YURT Gazetesi-Ali AVCU/ İSTANBUL’UN Avrupa yakasını kuzey-güney ekseninde bölecek olan Kanal İstanbul Projesi; bu projeyle birlikte düşünülen ve Arnavutköy, Avcılar, Bağcılar, Bakırköy, Başakşehir, Esenler, Eyüp, Küçükçekmece ilçelerini kapsayan Yeni Şehir Projesi; kuzey ormanlarının kalbinde yer alan

76.500.000 m²’lik 3. Havaalanı Projesi; bilirkişi raporunda planlama ilkeleri, şehircilik esasları ve kamu yararına uygun olmadığı belirtilen Kuzey Marmara Otoyolu Projesi ve onun bir parçası olan 3. Köprü inşaatı, Türkiye’nin en büyük köyü için anılan başlıca büyük projeler. Bunların haricinde onlarca irili ufaklı başka projeler de mevcut elbette.
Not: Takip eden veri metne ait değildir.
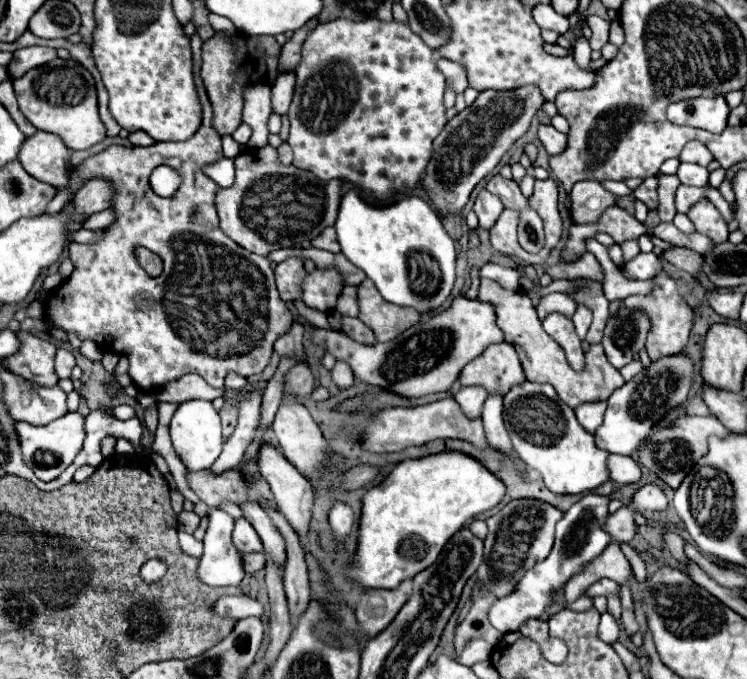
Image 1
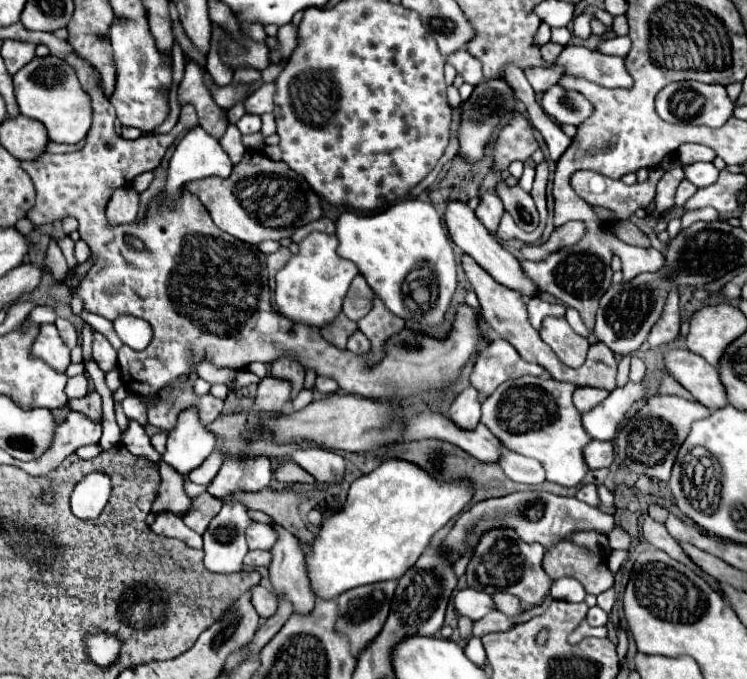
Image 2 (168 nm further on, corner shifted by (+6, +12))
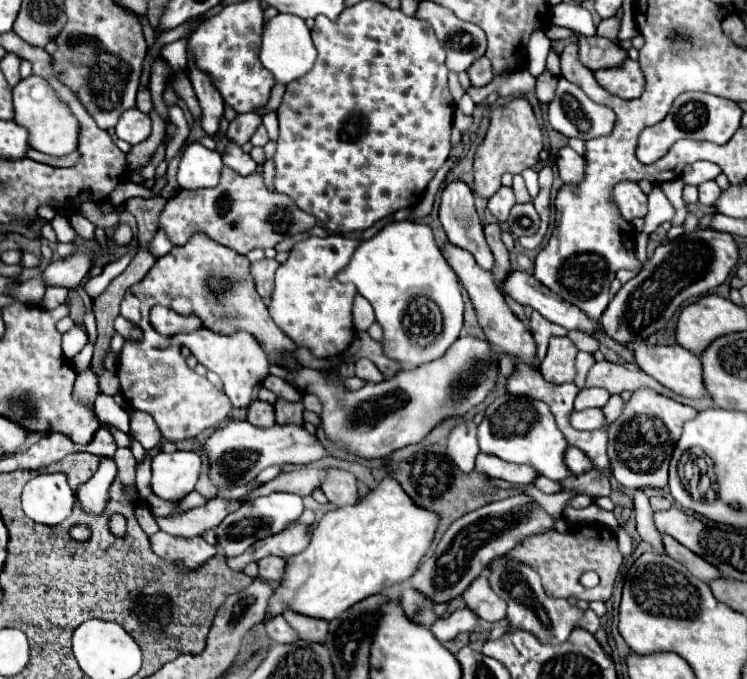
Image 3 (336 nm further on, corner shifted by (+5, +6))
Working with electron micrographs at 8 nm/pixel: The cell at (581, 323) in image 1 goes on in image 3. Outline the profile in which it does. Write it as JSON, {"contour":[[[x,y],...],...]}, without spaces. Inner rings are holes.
{"contour":[[[571,330],[567,336],[575,342],[575,346],[579,350],[585,350],[585,352],[591,352],[591,354],[595,350],[599,350],[599,340],[593,338],[593,336],[589,336],[589,334],[585,334],[585,332],[581,332],[581,330]]]}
İstanbul Büyükşehir Belediyesi (İBB) Yapı İşleri Daire Başkanlığı tarafından, 2009 yılında satın alınan Kabataş Projesi de yukarıda anılan onlarca projeden sadece biri. Önce projeden bahsedelim biraz…


Proje başladı ama planlar hala yok


Kent ve çevre örgütleri temsilcilerinin katıldığı basın toplantısında, İstanbul Kent Savunması adına açıklama yapan Selen Bilgör, "İnşaatın başlama tarihi 10 Ağustos 2016 iken revize edilen projenin Koruma Kurulu kararı 6 Ekim 2016, ÇED gerekli değildir kararı ise 26 Ekim 2016 tarihlidir. Üstelik plan değişikliği de hala askıya çıkartılmamıştır" diyor.


İstanbul’dan gayri her şey


Projenin durdurulmasına yönelik 15 bin imza toplandığını vurgulayan Selen Bilgör, “İBB Başkanı Kadir Topbaş, ‘bir otobüs durağının yerini dahi halka soracağım’ sözünü unuttu. İstanbul’un tarihi ve kültürü tahrip ediliyor” diyerek, İstanbul’un, İstanbul’dan gayri her şeye benzetildiğini haykırıyor, belki sesimiz duyan birileri çıkar diye çaresizce. Selen Hanım projenin mimarına da yükleniyor, "Biz betona ‘beton’, bu kenti Betonkent eylemeyi düşünene de mimar değil ‘BetonKafa’ deriz" sözleriyle.


Transfer merkezi olacak


İSTANBUL Kabataş sahilinde geçtiğimiz aylarda yapımına başlanan, kanatları açık bir martı şeklinde tasarlandığı için kamuoyunda "Martı Projesi" olarak bilinen "Kabataş Transfer Merkezi Projesi"nde denize doğru uzanacak iskeleler için kazık çakma işlemleri tüm hızıyla sürüyor. İskelelerin yüksekliği, şehrin siluetini bozmaması için 9.5 metreyi geçmeyecek. Projede deniz otobüsü, vapur ve deniz otobüsü iskeleleri yenilenecek. İnşaat nedeniyle Kabataş 2 yıl deniz trafiğine kapalı kalacak. Proje kapsamında yaklaşık 90 bin metrekarelik alanın yeniden düzenlenmesi bekleniyor. 2016 yılında metro ilavesi kararı verilen projede otomobillerin geçtiği yol yeraltına alınıp, tüm entegrasyon bu alanda sağlanacak. Proje ile Kabataş İskelesi, Kabataş-Taksim füniküler hattı ve yapımına başlanan Mahmutbey - Kabataş metro hattı entegre olacak.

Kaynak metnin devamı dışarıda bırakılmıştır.